When may jury no-death-penalty decisions be trumped by the judge?

|The Volokh Conspiracy |

The Supreme Court will likely decide in the next few days whether to take a case raising this issue, Lockhart v. Alabama. If you're interested in the right to jury trial—see, e.g., Ring v. Arizona, which held that any facts relevant to whether to impose a death sentence must be found by a jury—or in the death penalty, check it out; the petition lays things out well, and the government's brief ably presents the counterargument, and there's also a reply and an amicus brief. An excerpt from the amicus brief:

Mr. Lockhart's sentence violates [the jury trial right] in two clear ways. First, Alabama judges can override jury-determined life sentences only if they judicially find sufficient facts to support the override—a remarkably clear-cut Apprendi violation. If a trial court's factual findings are insufficient to support a death sentence, the Alabama Supreme Court will reverse and order entry of life without parole…. Alabama trial courts are further empowered to make these findings "based upon information known only to the trial court and not to the jury, when such information can properly be used to undermine a mitigating circumstance." Carroll v. State, 852 So. 2d 833, 836 (Ala. 2002). Mr. Lockhart's sentencing judge thus made nearly twenty pages of judicial fact-findings—seven based on facts not known to the jury—and concluded that "had the jury been aware of the additional facts known to the Court, their sentencing recommendation would likely have differed." Those findings were "necessary for imposition of the death penalty" and thus violated the Sixth Amendment. Ring v. Arizona, 536 U.S. 584, 609 (2002).

Second, individuals are eligible for the death penalty under Alabama law only if the "aggravating factors … outweigh the mitigating circumstances." Here, the jury unanimously found that they do not. That should have been the end of the matter, since imposing any greater punishment required the judge to make a contrary finding. After all, "the fundamental meaning of the jury-trial guarantee of the Sixth Amendment is that all facts essential to imposition of the level of punishment that the defendant receives … must be found by the jury beyond a reasonable doubt." Ring, 536 U.S. at 610 (Scalia, J., concurring).

And here's an excerpt of Ex parte Waldrop (Ala. 2002), which generally upheld the Alabama scheme:

Waldrop also claims that Ring and Apprendi require that the jury, and not the trial court, determine whether the aggravating circumstances outweigh the mitigating circumstances. Specifically, Waldrop claims that the weighing process is a "finding of fact" that raises the authorized maximum punishment to the death penalty….

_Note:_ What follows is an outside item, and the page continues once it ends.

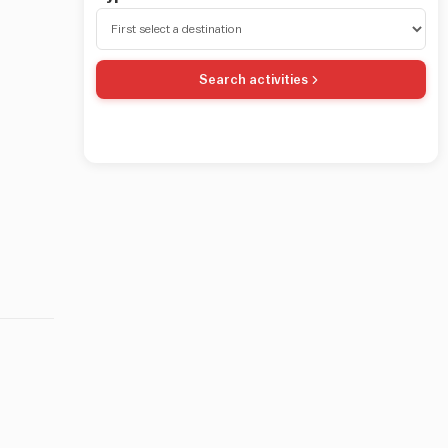
Search activities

Contrary to Waldrop's argument, the weighing process is not a factual determination. In fact, the relative "weight" of aggravating circumstances and mitigating circumstances is not susceptible to any quantum of proof…. This is because weighing the aggravating circumstances and the mitigating circumstances is a process in which "the sentencer determines whether a defendant eligible for the death penalty should in fact receive that sentence." Moreover, the Supreme Court has held that the sentencer in a capital case need not even be instructed as to how to weigh particular facts when making a sentencing decision. See Harris v. Alabama, 513 U.S. 504, 512 (1995).

Thus, the weighing process is not a factual determination or an element of an offense; instead, it is a moral or legal judgment that takes into account a theoretically limitless set of facts and that cannot be reduced to a scientific formula or the discovery of a discrete, observable datum…. Consequently, Ringand Apprendi do not require that a jury weigh the aggravating circumstances and the mitigating circumstances.